Der Optimismus wächst, weil es Fortschritte in der Batterietechnik gibt. Mit Reichweiten von rund 500 km und deutlich reduzierten Ladezeiten, wären die Elektroautos als Alltagsfahrzeuge konkurrenzfähig. Dann braucht niemand den doppelten Antrieb der Plug-in-Hybridmobile zu entsprechenden Kosten. Dank deutlich billigerer Batterie-Power hoffen die VW-Planer den Elektro-Golf trotz stärkerer Batterien und deutlich mehr Reichweite spätestens ab 2025 billiger anbieten zu können als den Diesel. Michael Bolle, Vorsitzender der Geschäftsleitung des Bosch-Bereichs Forschung und Vorausentwicklung, freut sich: „Unsere Batterieexperten schaffen eine wesentliche Voraussetzung für den Durchbruch der Elektromobilität.“ 2020 sollen Bosch-Batterien mehr als doppelt so viel Energie speichern, deutlich weniger kosten und sehr viel schneller wieder aufgeladen werden wie die noch aktuellen Vorläufer.

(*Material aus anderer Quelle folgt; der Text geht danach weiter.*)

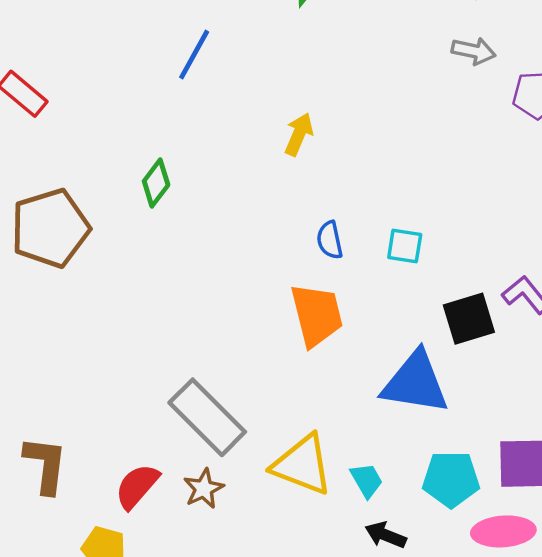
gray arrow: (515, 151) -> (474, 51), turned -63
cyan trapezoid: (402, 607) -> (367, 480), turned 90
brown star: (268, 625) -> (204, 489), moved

Die Elektropower schafft für die deutschen Weltmarktführer im Premium-Weltautomobilgeschäft freilich ein zusätzliches Problem. BMW-Chef Harald Krüger gibt zu bedenken: „Die Einstiegsbarrieren in unsere Branche sind durch neue Technologien deutlich niedriger geworden. Für ein Elektrofahrzeug brauchen sie keine Entwicklung und Produktion von Verbrennungsmotoren – beides Bereiche, die bislang umfangreiches Knowhow und hohe Investitionen benötigen.“ Der Wettbewerbsdruck auf die Etablierten wird zunehmen; neue Anbieter wie der US-Hersteller Tesla kommen leichter und schneller ins Geschäft. Gleichwohl sind die Platzhirsche wahrscheinlich gut beraten, die E-Mobile nicht als Bedrohung für ihre milliardenschweren Investitionen in Benzin- und Dieselmodelle zu sehen. Am lokal emissionsfreien Antrieb dürfte auf Dauer kein Weg vorbeiführen.

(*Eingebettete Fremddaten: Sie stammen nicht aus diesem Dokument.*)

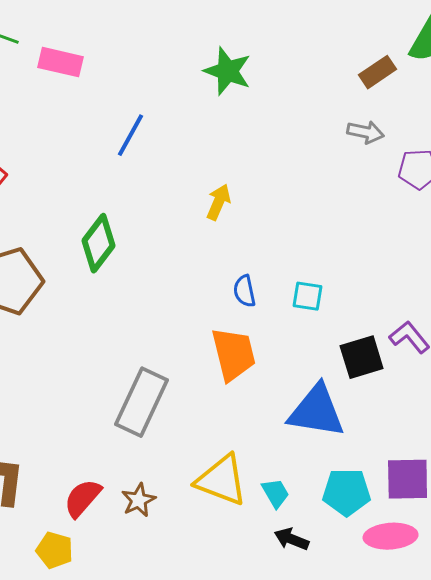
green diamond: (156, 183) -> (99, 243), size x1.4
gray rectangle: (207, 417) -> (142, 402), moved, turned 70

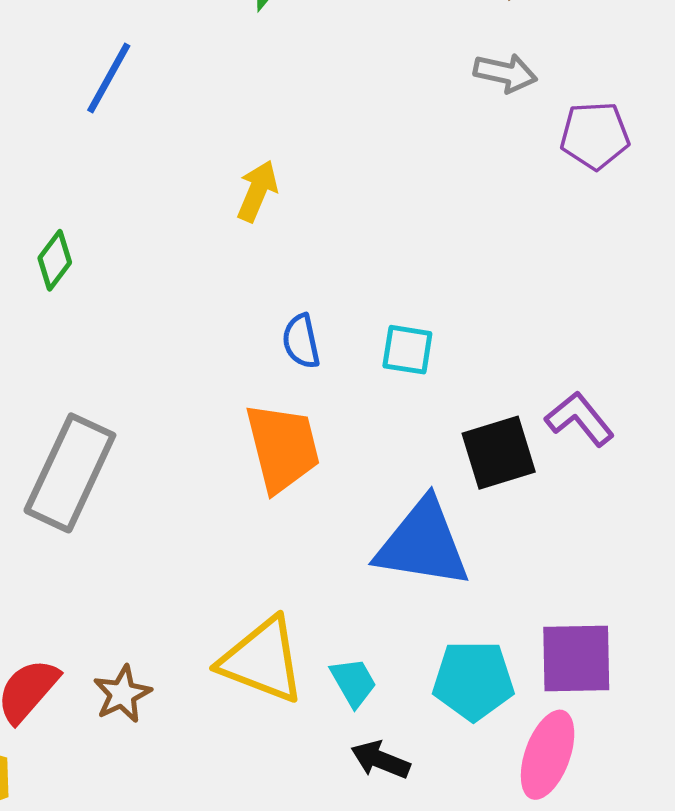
green diamond: (99, 243) -> (55, 260), size x0.6
gray rectangle: (142, 402) -> (70, 473), moved
pink ellipse: (391, 536) -> (548, 755), turned -66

Fluch und Segen des Dieselantriebs

Emissionen Dieselautos sind rund 20 Prozent sparsamer unterwegs als Benziner. Deshalb schneiden sie beim klimaschädlichen Kohlendioxid-Ausstoß besser ab. Doch bei den Stickoxiden sind die Benziner klar im Vorteil – und das sind die gesundheitsschädlichen Emissionen. Die deutschen Autobosse argumentieren, ohne den sparsamen Dieselantrieb wird keine Marke bis 2020 das europäische CO2-Limit von 95 mg/100 km schaffen.

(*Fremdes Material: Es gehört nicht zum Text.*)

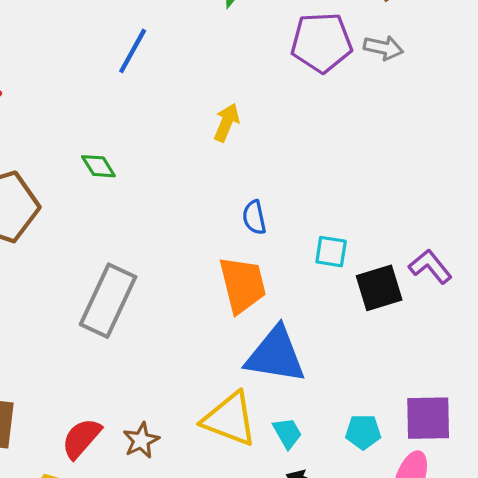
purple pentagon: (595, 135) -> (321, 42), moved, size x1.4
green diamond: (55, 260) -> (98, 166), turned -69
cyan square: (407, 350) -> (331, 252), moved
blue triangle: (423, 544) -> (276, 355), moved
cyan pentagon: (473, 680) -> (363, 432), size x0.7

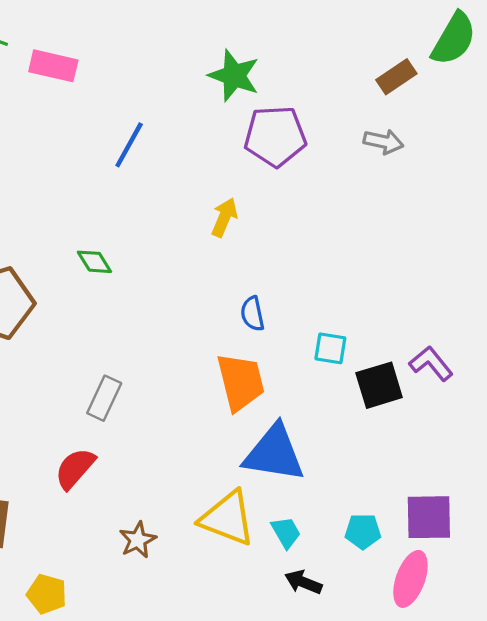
purple pentagon: (321, 42) -> (275, 136), moved
gray rectangle: (108, 301) -> (104, 398), size x0.6
red semicircle: (81, 438) -> (75, 469), moved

Steuern Die gegenwärtig niedrigen Dieselpreise beleben die Diskussion über den Steuerbonus des Dieselkraftstoffs. Die Präsidentin des Umweltbundesamtes, Maria Krautzberger, hat gefordert, den Steuervorteil von 18 Cent pro Liter gegenüber Superbenzin zu streichen, weil damit ein „besonders schadstoffhaltiger“ Antrieb gefördert werde. Hierdurch könnten der Staatskasse – gleicher Verbrauch vorausgesetzt – knapp acht Milliarden Euro zufließen. Das würde ausreichen, etwa 1,5 Millionen Elektroautos mit je 5000 Euro zu fördern.